Thanks for getting me excited about my tank again Kyle!!! 
Here's a sneak preview of the right side. This was about a month ago.


----------



## itstony (Jan 11, 2009)

love the teaser shot. i bet the whole tanks going to look as great as the right side lol


----------



## monkeyruler90 (Apr 13, 2008)

thats JUST the right side? man, i can't wait till you show the whole thing! update!


----------



## sewingalot (Oct 12, 2008)

Holy - Gorgeous! I want to see more!


----------



## fastfreddie (Sep 10, 2008)

itstony said:


> love the teaser shot. i bet the whole tanks going to look as great as the right side lol





monkeyruler90 said:


> thats JUST the right side? man, i can't wait till you show the whole thing! update!





sewingalot said:


> Holy - Gorgeous! I want to see more!


Thanks guys! Well I'm about to trim tomorrow, so these pics are a little overgrown, but here ya go! Nothing special, but I've haven't put a dollar (or any effort) into this tank in months. 
Thanks again Kyle for digging this back up. I've really lost interest lately with summer rolling around. It's time for some new plants and soggy arms again :icon_smil . 

























The leaves are getting huge on this sword.


----------



## vtkid (Jan 5, 2009)

SOOO GREEEN!! awesome setup, and i like your angel and clown loach


----------



## legomaniac89 (Mar 16, 2008)

vtkid said:


> SOOO GREEEN!! awesome setup, and i like your angel and clown loach


Yeah, what he said. That's some intense green you got going on.


----------



## itstony (Jan 11, 2009)

that tank definetly looks unreal haha..its superrr greeen


----------



## fastfreddie (Sep 10, 2008)

vtkid said:


> SOOO GREEEN!! awesome setup, and i like your angel and clown loach





legomaniac89 said:


> Yeah, what he said. That's some intense green you got going on.





itstony said:


> that tank definetly looks unreal haha..its superrr greeen


Haha, Thanks guys. It is really green. It's in my foyer, and when I pull in the driveway, it looks like the room is glowing in the dark. I know my neighbors wonder what's going on. . 

I wish I had more reds and color in there, but its only 2.2 WPG, so I don't really see it getting any more colorful with these plants unless I try some lotus or another plant.

Any suggestions for red color at this level of light... rotala macranda or alternanthera reinecki maybe 

I know there is a way to get the white out of the exposure that will show the leaves better, but I still don't know quite how to do it on my camera. Will work on that more. 

Thanks for the feedback!!!


----------



## hydrophyte (Mar 1, 2009)

fastfreddie said:


> ... This was about a month ago.


that is a great effect the way that all of the plants are the same hue of green. this accentuates the contrasts in texture between them. and of course it also sets up a great contrast with the driftwood and fish.

i can imagine that these plants are all a similar light green color. are they all that monochrome in the real view, or is this effect due in part to your camera?


----------



## fastfreddie (Sep 10, 2008)

hydrophyte said:


> that is a great effect the way that all of the plants are the same hue of green. this accentuates the contrasts in texture between them. and of course it also sets up a great contrast with the driftwood and fish.
> 
> i can imagine that these plants are all a similar light green color. are they all that monochrome in the real view, or is this effect due in part to your camera?

Provided material:

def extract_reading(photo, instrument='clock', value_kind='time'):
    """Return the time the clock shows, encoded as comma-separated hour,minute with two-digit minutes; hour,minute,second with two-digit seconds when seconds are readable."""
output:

Task set:
A: In the aquarium thread, rewrite the passage starting at "Any suggestions for" and ending at "(Mar 1, 2009)", swapping "rotala macranda" for "ludwigia repens".
B: According to the aquarium thread, in which room of the house is the tank kept?
C: Name every username that has a post of its own in the aquarium thread.

Solutions to the exercise:
A:
Any suggestions for red color at this level of light... ludwigia repens or alternanthera reinecki maybe 

I know there is a way to get the white out of the exposure that will show the leaves better, but I still don't know quite how to do it on my camera. Will work on that more. 

Thanks for the feedback!!!


----------



## hydrophyte (Mar 1, 2009)

B: The foyer.

C: itstony, monkeyruler90, sewingalot, fastfreddie, vtkid, legomaniac89, hydrophyte